Document segment:
Also (and READ WHAT I'M ABOUT TO WRITE COMPLETELY), I'm all for civil unions/domestic partnerships. I think that's the perfect way to solve the gay marriage issue. HOWEVER, I am NOT saying that gay people should have domestic partnerships and straight people should have marriage. My POV is that we should separate out marriage to be the religious union and domestic partnerships to be the legal union. Why... that sounds a lot like separation of church and state; imagine that. So, if a straight couple goes to the justice of the peace to get married, they'd be a domestic partnership. And, if a gay couple has a religious ceremony, they have a marriage. Makes complete fucking sense to me, doesn't infringe upon any religious beliefs, and it gives homosexuals equal rights under the law. Problem fucking solved.

There is NO law that infringes upon the rights of individuals that has the positive benefits you're attributing to them. Zero. Repealing old laws is an entirely different issue. You're absolutely right, we're not starting from zero. There's a lot of stupid shit that's been made law in our history. The solution to that is not taking away rights.

Source information:

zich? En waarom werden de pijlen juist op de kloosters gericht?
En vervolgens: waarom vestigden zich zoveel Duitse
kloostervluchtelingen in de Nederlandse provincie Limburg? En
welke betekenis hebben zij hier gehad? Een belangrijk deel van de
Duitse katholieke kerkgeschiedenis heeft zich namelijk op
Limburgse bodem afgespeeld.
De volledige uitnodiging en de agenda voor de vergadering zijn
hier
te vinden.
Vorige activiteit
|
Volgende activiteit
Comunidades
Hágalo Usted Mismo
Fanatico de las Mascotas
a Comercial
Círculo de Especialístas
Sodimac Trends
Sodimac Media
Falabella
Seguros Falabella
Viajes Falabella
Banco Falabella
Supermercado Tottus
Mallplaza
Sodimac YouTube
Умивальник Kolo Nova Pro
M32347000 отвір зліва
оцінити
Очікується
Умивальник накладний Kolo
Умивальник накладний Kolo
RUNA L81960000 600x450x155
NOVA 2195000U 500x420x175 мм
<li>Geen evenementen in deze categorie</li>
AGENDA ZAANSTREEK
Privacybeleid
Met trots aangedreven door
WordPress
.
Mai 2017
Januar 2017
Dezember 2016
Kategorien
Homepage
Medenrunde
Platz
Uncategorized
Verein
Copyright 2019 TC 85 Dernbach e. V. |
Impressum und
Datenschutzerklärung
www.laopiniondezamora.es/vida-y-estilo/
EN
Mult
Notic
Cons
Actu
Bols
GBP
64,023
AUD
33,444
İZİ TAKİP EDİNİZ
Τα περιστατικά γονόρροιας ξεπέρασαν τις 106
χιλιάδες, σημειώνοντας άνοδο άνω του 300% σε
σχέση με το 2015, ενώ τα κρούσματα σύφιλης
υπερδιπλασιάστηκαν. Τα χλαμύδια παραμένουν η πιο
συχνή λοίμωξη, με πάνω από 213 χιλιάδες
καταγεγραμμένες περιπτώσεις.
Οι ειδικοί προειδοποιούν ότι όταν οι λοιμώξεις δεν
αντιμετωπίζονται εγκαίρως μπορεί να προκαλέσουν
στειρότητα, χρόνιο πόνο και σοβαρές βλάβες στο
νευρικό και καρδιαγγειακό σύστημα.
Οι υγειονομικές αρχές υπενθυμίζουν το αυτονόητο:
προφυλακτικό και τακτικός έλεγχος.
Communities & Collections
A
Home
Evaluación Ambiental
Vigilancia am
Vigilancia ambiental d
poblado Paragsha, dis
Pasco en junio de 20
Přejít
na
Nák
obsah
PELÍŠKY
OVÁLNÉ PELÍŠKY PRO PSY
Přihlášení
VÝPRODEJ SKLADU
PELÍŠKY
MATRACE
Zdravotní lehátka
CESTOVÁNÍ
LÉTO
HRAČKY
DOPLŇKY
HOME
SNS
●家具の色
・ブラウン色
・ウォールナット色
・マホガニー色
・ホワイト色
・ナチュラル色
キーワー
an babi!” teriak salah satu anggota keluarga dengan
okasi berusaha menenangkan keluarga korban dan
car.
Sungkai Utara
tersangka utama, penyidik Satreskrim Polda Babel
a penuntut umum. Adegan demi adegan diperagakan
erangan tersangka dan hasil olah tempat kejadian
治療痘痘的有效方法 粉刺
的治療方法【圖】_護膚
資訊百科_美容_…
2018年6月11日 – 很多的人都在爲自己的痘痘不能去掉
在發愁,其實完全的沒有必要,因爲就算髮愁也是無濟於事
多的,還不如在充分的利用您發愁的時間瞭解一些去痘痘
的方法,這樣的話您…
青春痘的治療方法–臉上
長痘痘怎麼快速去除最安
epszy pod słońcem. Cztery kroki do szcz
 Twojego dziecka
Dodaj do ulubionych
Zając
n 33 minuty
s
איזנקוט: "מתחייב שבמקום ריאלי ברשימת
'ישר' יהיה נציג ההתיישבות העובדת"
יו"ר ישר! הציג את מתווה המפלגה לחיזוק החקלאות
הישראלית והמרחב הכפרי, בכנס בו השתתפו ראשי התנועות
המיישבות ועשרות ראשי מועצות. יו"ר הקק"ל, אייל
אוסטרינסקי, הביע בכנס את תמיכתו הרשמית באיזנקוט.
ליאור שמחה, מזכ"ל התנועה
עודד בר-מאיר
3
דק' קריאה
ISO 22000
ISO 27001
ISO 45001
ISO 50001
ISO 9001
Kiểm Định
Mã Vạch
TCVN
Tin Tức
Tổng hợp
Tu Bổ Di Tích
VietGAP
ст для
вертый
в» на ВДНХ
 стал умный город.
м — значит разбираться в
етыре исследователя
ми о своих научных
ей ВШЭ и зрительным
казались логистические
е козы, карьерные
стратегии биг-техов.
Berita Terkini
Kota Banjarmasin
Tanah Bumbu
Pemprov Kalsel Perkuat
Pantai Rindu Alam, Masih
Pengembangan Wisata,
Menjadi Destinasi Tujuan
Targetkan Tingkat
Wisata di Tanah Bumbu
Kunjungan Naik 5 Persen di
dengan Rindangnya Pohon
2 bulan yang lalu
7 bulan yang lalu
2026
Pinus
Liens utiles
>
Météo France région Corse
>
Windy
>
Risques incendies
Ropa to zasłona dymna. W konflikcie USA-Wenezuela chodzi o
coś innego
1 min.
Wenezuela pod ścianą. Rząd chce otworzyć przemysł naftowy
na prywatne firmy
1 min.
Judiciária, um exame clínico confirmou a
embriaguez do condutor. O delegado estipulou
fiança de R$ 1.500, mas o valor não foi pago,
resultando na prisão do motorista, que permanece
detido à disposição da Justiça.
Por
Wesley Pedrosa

Exercise:
Copy out the entire forum post about marriage and domestic partnerships word for word, keeping its capitalization, punctuation and paragraph break unchanged.

Answer box:
Also (and READ WHAT I'M ABOUT TO WRITE COMPLETELY), I'm all for civil unions/domestic partnerships. I think that's the perfect way to solve the gay marriage issue. HOWEVER, I am NOT saying that gay people should have domestic partnerships and straight people should have marriage. My POV is that we should separate out marriage to be the religious union and domestic partnerships to be the legal union. Why... that sounds a lot like separation of church and state; imagine that. So, if a straight couple goes to the justice of the peace to get married, they'd be a domestic partnership. And, if a gay couple has a religious ceremony, they have a marriage. Makes complete fucking sense to me, doesn't infringe upon any religious beliefs, and it gives homosexuals equal rights under the law. Problem fucking solved.

There is NO law that infringes upon the rights of individuals that has the positive benefits you're attributing to them. Zero. Repealing old laws is an entirely different issue. You're absolutely right, we're not starting from zero. There's a lot of stupid shit that's been made law in our history. The solution to that is not taking away rights.